HOW TO COMPLETE THIS TASK
Each line of the data below that carries the word "RealCall" needs to be copied.

GIVEN DATA
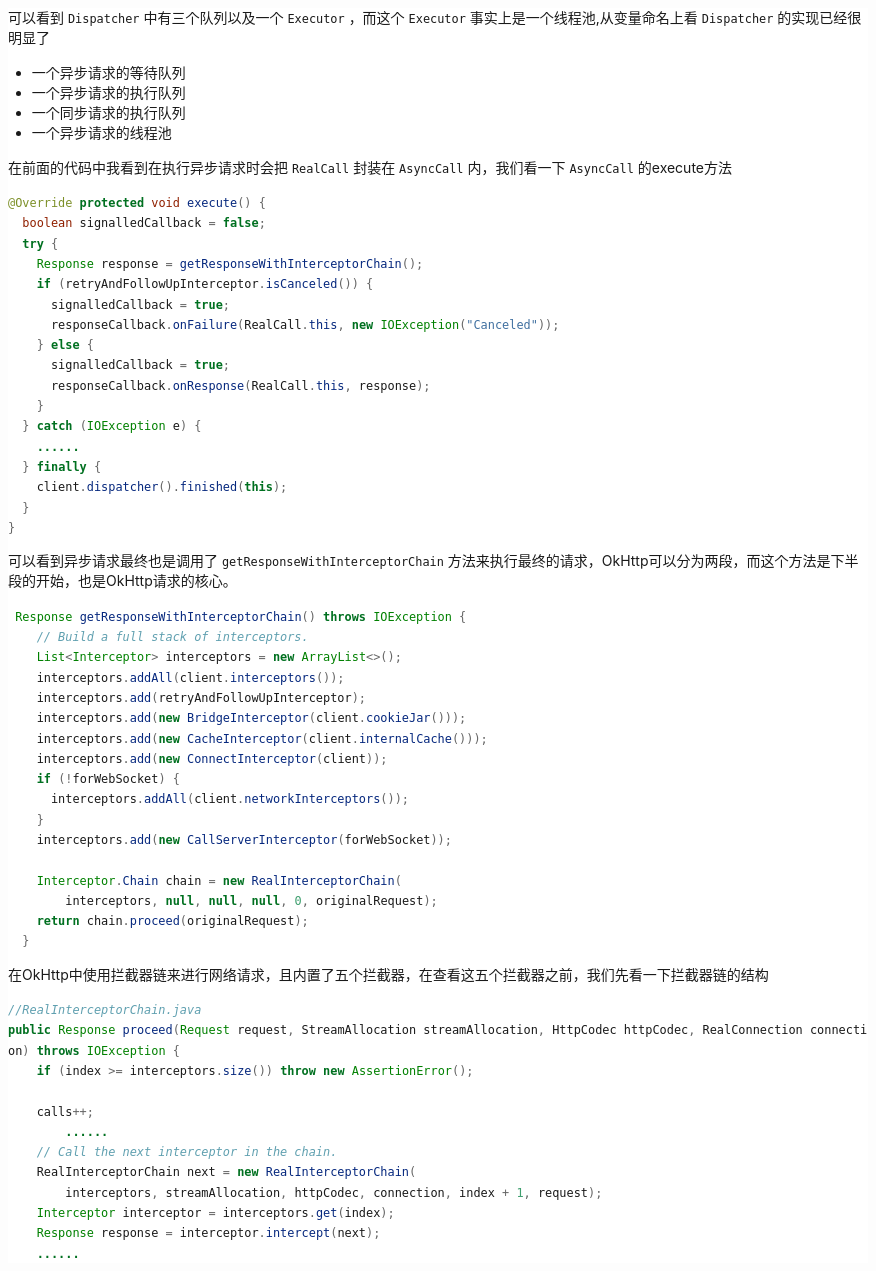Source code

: 可以看到 `Dispatcher` 中有三个队列以及一个 `Executor` ，而这个 `Executor` 事实上是一个线程池,从变量命名上看 `Dispatcher` 的实现已经很明显了

* 一个异步请求的等待队列
* 一个异步请求的执行队列
* 一个同步请求的执行队列
* 一个异步请求的线程池

在前面的代码中我看到在执行异步请求时会把 `RealCall` 封装在 `AsyncCall` 内，我们看一下 `AsyncCall` 的execute方法

```java
@Override protected void execute() {
  boolean signalledCallback = false;
  try {
    Response response = getResponseWithInterceptorChain();
    if (retryAndFollowUpInterceptor.isCanceled()) {
      signalledCallback = true;
      responseCallback.onFailure(RealCall.this, new IOException("Canceled"));
    } else {
      signalledCallback = true;
      responseCallback.onResponse(RealCall.this, response);
    }
  } catch (IOException e) {
    ......
  } finally {
    client.dispatcher().finished(this);
  }
}
```

可以看到异步请求最终也是调用了 `getResponseWithInterceptorChain` 方法来执行最终的请求，OkHttp可以分为两段，而这个方法是下半段的开始，也是OkHttp请求的核心。

```java
 Response getResponseWithInterceptorChain() throws IOException {
    // Build a full stack of interceptors.
    List<Interceptor> interceptors = new ArrayList<>();
    interceptors.addAll(client.interceptors());
    interceptors.add(retryAndFollowUpInterceptor);
    interceptors.add(new BridgeInterceptor(client.cookieJar()));
    interceptors.add(new CacheInterceptor(client.internalCache()));
    interceptors.add(new ConnectInterceptor(client));
    if (!forWebSocket) {
      interceptors.addAll(client.networkInterceptors());
    }
    interceptors.add(new CallServerInterceptor(forWebSocket));

    Interceptor.Chain chain = new RealInterceptorChain(
        interceptors, null, null, null, 0, originalRequest);
    return chain.proceed(originalRequest);
  }
```

在OkHttp中使用拦截器链来进行网络请求，且内置了五个拦截器，在查看这五个拦截器之前，我们先看一下拦截器链的结构

```java
//RealInterceptorChain.java
public Response proceed(Request request, StreamAllocation streamAllocation, HttpCodec httpCodec, RealConnection connection) throws IOException {
    if (index >= interceptors.size()) throw new AssertionError();

    calls++;
		......
    // Call the next interceptor in the chain.
    RealInterceptorChain next = new RealInterceptorChain(
        interceptors, streamAllocation, httpCodec, connection, index + 1, request);
    Interceptor interceptor = interceptors.get(index);
    Response response = interceptor.intercept(next);
    ......
```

RESULT FOR THIS EXERCISE
在前面的代码中我看到在执行异步请求时会把 `RealCall` 封装在 `AsyncCall` 内，我们看一下 `AsyncCall` 的execute方法
      responseCallback.onFailure(RealCall.this, new IOException("Canceled"));
      responseCallback.onResponse(RealCall.this, response);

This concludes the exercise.